# Cant Update BIOS...



## SK-1 (Nov 4, 2009)

My GA-P55-UD6 refuses to accept a new bios. I've tried the @BIOS and Q-Flash routines, but I fail.  In Everest CPUID, the model number field just says "Trial-Version." Is this some sort of early testing board?
I tried to update the BIOS using the@BIOS utility, but the error message I get is "WARNING: No match BIOS file be found. Please download file by web site."
I did as instructed and now I get "BIOS Part number(AWARD) is not correct!"

In Q- Flash, I get the error "Wrong Bios" or something like that.

Am I screwed?


----------



## human_error (Nov 4, 2009)

Looks like the trial version message in everest is because you are using the everest trial software, so it won't give you all the information.

As for the BIOS problem have you reset your CMOS and then tried to update?


----------



## BraveSoul (Nov 4, 2009)

some bioses have "bios cachable" enabled/disable option in the bios, which might prevent u from updating it in disabled mode  true/false?


----------



## SK-1 (Nov 4, 2009)

human_error said:


> As for the BIOS problem have you reset your CMOS and then tried to update?



Yes, and still no go..




BraveSoul said:


> some bioses have "bios cachable" enabled/disable option in the bios, which might prevent u from updating it in disabled mode  true/false?



Good idea, but no option to be found.
I'm still stuck.


----------



## Randyman (Nov 4, 2009)

Weird. I looked it up and it uses the AWARD BIOS and says to use Q-Flash. Mind you I would emagine you can flash it with another method.
Can you contact GiGabite


----------



## allen337 (Nov 5, 2009)

http://www.gtopala.com/siw-download.html


----------



## SK-1 (Nov 5, 2009)

Any help?


----------



## SK-1 (Nov 5, 2009)

I think I've figured this out. I feel stupid now. Flipping REV 0.1.


----------



## stasio (Nov 5, 2009)

Can do with bootable USB,FLASHSPI and BIOS F5e.
http://forums.tweaktown.com/f69/bios-flashing-how-qflash-guide-27576/


----------



## allen337 (Nov 5, 2009)

says bios version d7 nothing matches on that board from gigabyte site


----------



## SK-1 (Nov 5, 2009)

allen337 said:


> says bios version d7 nothing matches on that board from gigabyte site



Just got the "official" from Gigabyte...

*Dear customer,
Could be the board you have was sample board for reviewer testing, not mass production model.
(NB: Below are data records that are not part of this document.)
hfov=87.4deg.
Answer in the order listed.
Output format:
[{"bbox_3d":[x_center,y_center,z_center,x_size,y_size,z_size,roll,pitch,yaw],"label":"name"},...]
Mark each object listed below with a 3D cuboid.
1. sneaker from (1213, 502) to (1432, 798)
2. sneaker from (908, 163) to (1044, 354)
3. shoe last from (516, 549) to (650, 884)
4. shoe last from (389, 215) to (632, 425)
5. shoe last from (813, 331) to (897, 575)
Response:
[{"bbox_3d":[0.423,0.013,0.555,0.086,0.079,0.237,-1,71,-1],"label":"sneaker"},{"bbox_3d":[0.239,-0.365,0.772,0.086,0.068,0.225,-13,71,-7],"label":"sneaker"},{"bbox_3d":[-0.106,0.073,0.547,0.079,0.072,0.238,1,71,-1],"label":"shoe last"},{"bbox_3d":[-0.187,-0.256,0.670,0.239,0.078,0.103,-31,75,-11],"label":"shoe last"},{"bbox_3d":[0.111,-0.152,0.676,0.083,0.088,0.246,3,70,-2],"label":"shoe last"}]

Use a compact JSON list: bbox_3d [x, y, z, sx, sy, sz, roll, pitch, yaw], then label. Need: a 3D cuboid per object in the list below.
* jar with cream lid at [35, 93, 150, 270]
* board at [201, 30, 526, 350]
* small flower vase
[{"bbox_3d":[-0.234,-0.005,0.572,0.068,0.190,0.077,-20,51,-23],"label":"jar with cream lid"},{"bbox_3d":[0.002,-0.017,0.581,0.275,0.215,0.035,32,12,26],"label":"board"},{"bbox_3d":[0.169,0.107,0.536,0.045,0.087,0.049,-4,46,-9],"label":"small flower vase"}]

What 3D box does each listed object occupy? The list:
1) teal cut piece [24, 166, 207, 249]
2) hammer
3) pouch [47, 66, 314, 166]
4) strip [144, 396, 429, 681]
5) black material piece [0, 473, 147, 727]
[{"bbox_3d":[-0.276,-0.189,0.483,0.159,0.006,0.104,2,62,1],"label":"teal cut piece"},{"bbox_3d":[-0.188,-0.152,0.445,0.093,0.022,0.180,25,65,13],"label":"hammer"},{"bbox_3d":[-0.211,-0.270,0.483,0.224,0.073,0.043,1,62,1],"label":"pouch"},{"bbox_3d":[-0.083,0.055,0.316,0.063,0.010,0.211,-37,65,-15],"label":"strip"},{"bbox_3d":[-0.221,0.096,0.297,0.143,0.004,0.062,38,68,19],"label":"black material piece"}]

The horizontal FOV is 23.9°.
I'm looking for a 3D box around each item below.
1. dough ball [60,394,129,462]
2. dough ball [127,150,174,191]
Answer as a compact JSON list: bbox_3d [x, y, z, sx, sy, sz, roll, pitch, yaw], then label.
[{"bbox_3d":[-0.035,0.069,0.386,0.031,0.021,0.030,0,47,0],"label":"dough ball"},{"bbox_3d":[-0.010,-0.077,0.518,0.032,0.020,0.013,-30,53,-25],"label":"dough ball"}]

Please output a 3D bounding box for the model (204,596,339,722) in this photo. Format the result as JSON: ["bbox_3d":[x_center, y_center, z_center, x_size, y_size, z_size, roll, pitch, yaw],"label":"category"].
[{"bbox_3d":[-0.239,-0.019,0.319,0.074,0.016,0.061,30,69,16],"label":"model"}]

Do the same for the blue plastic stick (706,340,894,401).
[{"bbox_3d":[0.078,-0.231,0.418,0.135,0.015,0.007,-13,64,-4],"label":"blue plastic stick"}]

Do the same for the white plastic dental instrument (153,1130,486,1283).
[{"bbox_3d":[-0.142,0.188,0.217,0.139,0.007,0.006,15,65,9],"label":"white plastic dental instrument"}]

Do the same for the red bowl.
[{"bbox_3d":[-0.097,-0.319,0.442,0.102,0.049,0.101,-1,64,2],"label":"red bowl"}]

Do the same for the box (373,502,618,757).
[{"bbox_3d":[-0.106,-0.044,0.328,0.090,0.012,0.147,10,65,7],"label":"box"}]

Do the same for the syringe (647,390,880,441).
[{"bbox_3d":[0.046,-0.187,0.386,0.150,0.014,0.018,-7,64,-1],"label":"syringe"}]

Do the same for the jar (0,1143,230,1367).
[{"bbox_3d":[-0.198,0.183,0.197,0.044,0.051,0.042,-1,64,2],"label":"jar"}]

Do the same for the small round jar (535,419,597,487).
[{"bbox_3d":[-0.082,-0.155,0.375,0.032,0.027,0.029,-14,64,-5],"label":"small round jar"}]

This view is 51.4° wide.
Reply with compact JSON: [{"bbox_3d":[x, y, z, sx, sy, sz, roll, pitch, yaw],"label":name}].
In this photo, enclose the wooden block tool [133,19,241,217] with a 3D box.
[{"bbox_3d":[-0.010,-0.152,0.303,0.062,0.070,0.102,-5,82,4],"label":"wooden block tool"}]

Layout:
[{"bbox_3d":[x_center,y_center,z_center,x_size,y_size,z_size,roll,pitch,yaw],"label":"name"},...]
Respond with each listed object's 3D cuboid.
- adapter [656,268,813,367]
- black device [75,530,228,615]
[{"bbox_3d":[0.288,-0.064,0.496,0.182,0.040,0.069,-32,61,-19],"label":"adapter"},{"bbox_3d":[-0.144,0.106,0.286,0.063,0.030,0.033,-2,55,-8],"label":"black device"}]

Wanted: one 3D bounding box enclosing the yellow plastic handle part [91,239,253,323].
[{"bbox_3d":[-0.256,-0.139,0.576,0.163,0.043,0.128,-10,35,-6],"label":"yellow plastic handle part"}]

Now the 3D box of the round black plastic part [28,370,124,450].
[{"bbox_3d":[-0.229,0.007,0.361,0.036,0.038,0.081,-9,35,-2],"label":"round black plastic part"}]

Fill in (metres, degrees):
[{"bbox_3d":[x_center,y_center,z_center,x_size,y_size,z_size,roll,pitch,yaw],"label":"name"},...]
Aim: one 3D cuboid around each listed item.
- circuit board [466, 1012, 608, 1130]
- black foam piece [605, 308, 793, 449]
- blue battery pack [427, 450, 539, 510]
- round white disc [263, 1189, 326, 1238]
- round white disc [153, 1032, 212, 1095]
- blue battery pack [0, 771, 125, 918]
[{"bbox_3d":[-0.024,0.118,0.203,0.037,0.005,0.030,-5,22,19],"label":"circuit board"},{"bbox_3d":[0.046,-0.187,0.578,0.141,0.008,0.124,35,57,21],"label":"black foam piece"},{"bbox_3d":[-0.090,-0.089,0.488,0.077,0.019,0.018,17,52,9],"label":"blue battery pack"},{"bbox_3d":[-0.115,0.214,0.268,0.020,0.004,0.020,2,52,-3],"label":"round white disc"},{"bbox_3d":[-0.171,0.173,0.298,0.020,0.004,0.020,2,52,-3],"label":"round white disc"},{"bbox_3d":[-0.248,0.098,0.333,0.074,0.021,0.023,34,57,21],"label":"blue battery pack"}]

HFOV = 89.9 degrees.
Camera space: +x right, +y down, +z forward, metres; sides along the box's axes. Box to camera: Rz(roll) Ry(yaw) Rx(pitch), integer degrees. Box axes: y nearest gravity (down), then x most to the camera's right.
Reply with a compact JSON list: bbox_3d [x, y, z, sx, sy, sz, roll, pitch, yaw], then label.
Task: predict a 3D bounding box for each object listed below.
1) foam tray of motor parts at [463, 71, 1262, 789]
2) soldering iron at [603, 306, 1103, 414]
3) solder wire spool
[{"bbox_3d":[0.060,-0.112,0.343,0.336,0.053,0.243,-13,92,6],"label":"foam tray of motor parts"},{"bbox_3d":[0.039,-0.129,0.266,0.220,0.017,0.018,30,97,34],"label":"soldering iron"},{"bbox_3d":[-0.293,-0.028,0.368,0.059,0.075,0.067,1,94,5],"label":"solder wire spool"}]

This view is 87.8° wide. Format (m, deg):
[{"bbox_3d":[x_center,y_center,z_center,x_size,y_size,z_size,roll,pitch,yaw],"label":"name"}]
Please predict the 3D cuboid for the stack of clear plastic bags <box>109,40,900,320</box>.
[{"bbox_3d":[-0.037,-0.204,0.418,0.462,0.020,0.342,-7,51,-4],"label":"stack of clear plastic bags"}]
Any chance you can contact vendor for board replacement ? because seems bios not alow to update.*


----------



## allen337 (Nov 5, 2009)

figures nothing matched, should have been a d6-d7-d8 I dont ever trust even the manufacturer unless it matches what bios I already have. That kinda sux


----------



## Asylum (Nov 5, 2009)

Download the newest iso version from gigabyte and burn it to cd and set cdrom to first boot.
See if it will update that way.


----------



## LittleLizard (Nov 5, 2009)

SK-1 said:


> Just got the "official" from Gigabyte...
> 
> *Dear customer,
> Could be the board you have was sample board for reviewer testing, not mass production model. Any chance you can contact vendor for board replacement ? because seems bios not alow to update.*



how did u end with a 0.1 version of the board


----------



## SK-1 (Nov 6, 2009)

LittleLizard said:


> how did u end with a 0.1 version of the board



E-bay.  But, I'll admit, I've had more good deals than bad.


----------